Exercise goal - Rewrite the records below, replacing every "series" with "line" and keeping everything else the same. Leave out the pictures.

Provided entries -
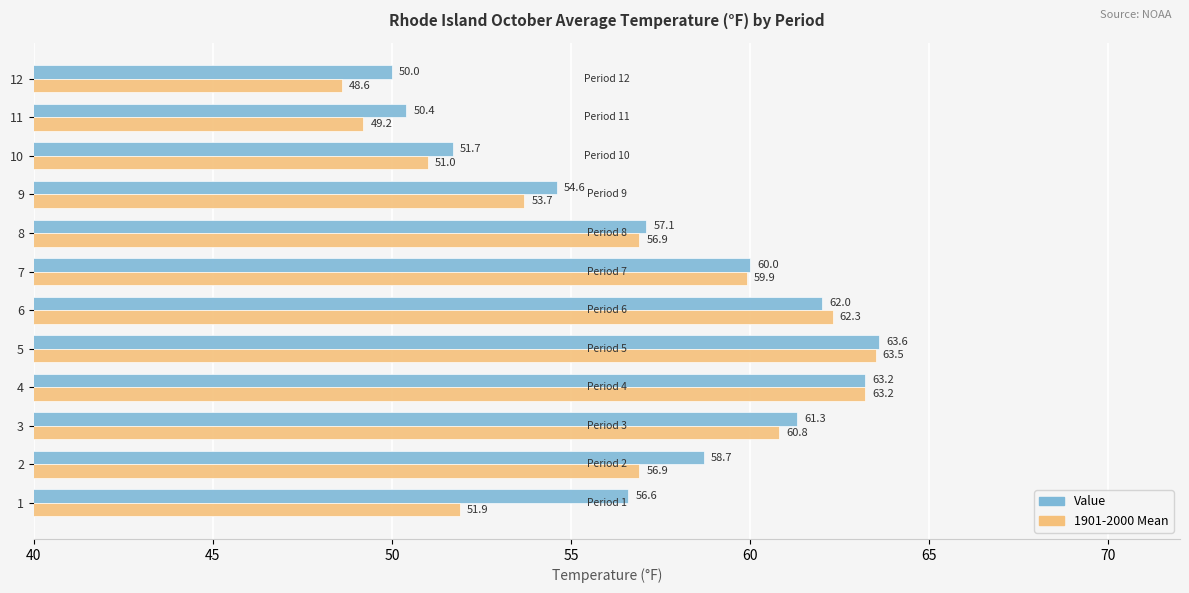

What is the difference between the maximum and second lowest values in the 1901-2000 Mean series?

14.3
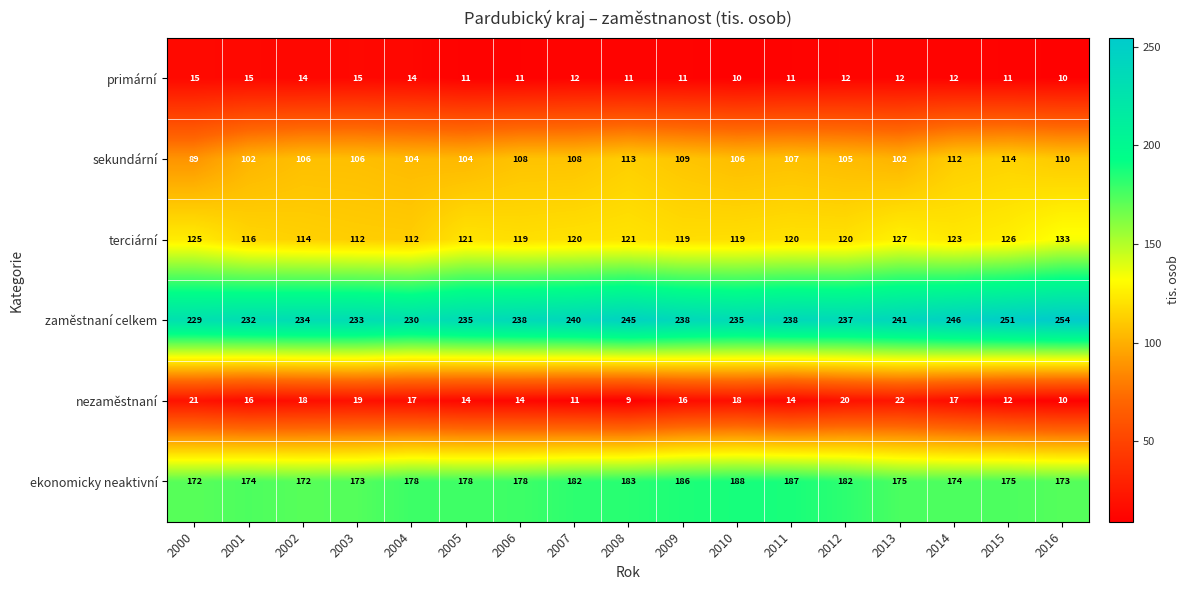

True or false: primární has a value of 19 at 2011.

False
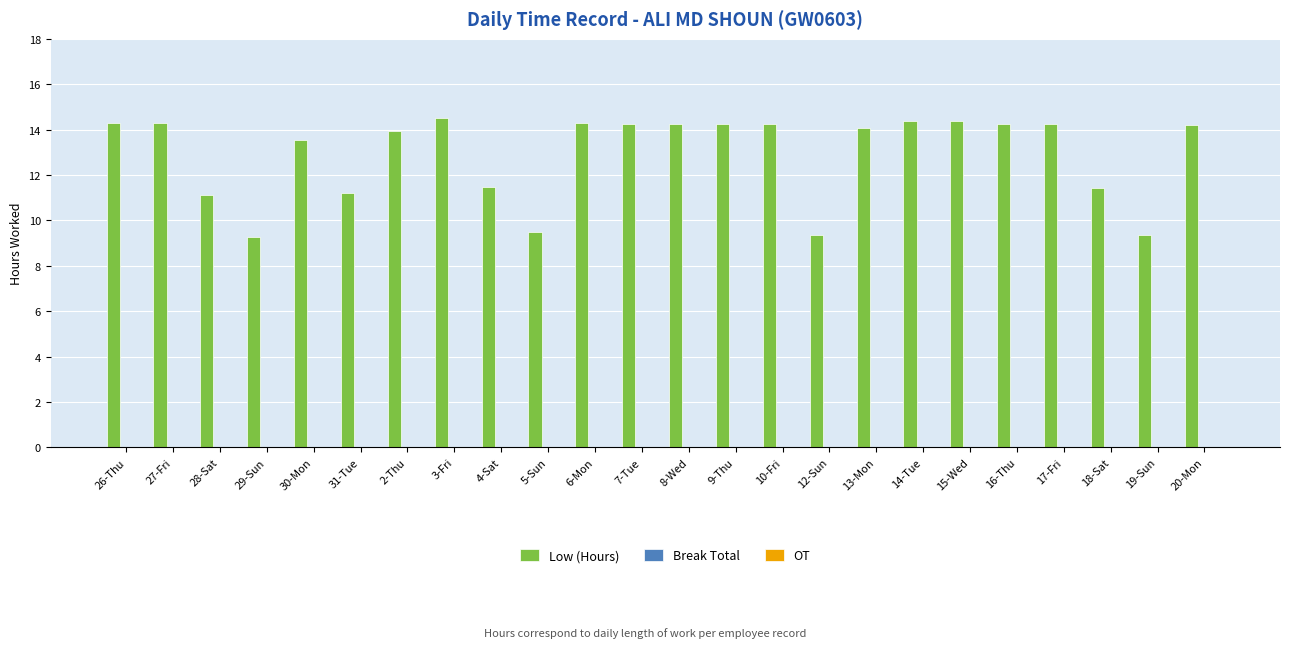

What is the maximum value shown in the chart?

14.5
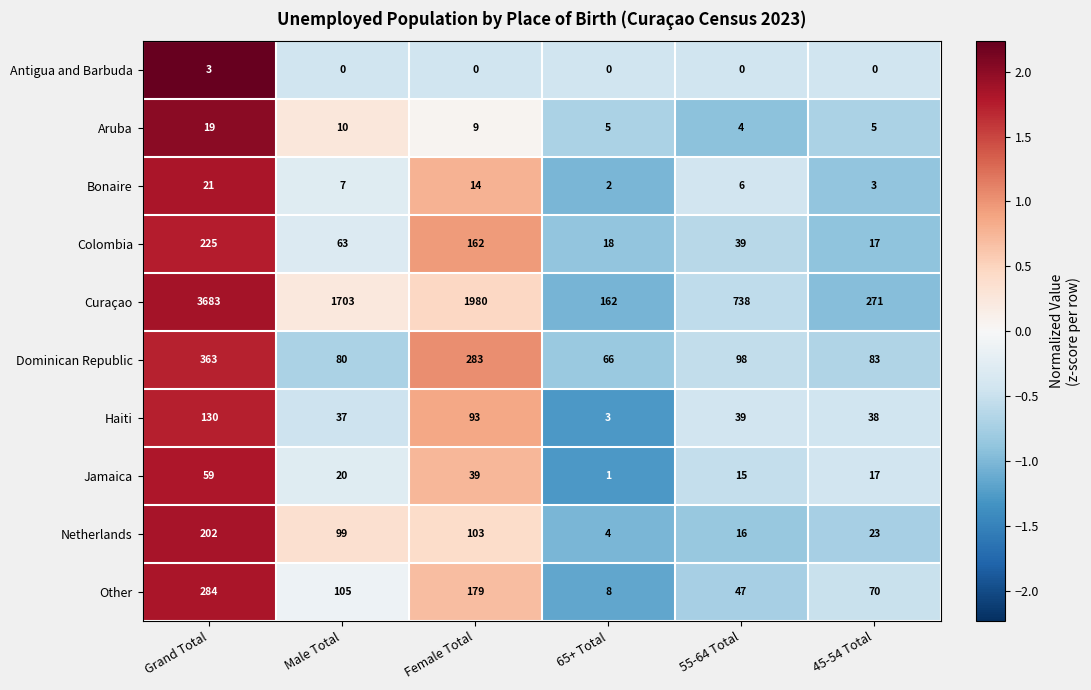

What is the average value of the Haiti series?

57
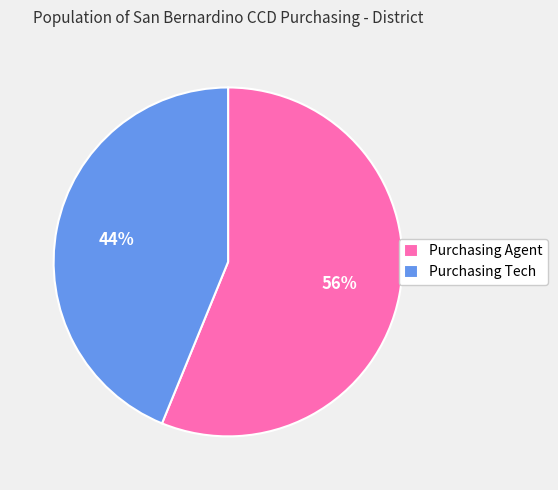

Count the number of slices in the pie.

2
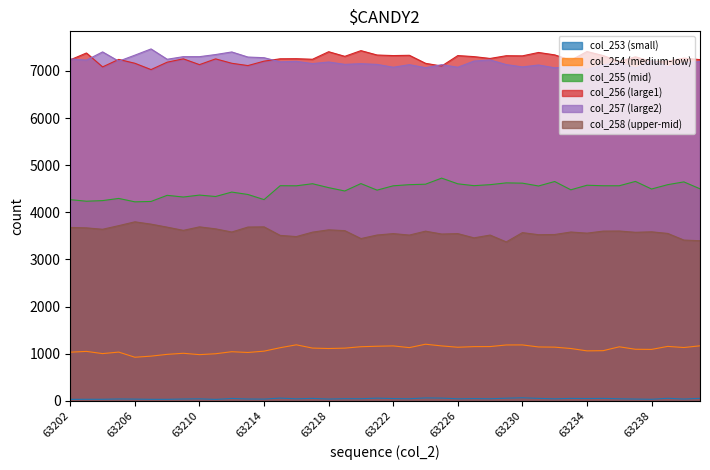

What is the difference between the highest and lowest values at 63213?

7253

Task solution -
What is the difference between the maximum and second lowest values in the 1901-2000 Mean line?

14.3

True or false: primární has a value of 19 at 2011.

False

What is the maximum value shown in the chart?

14.5

What is the average value of the Haiti line?

57

Count the number of slices in the pie.

2

What is the difference between the highest and lowest values at 63213?

7253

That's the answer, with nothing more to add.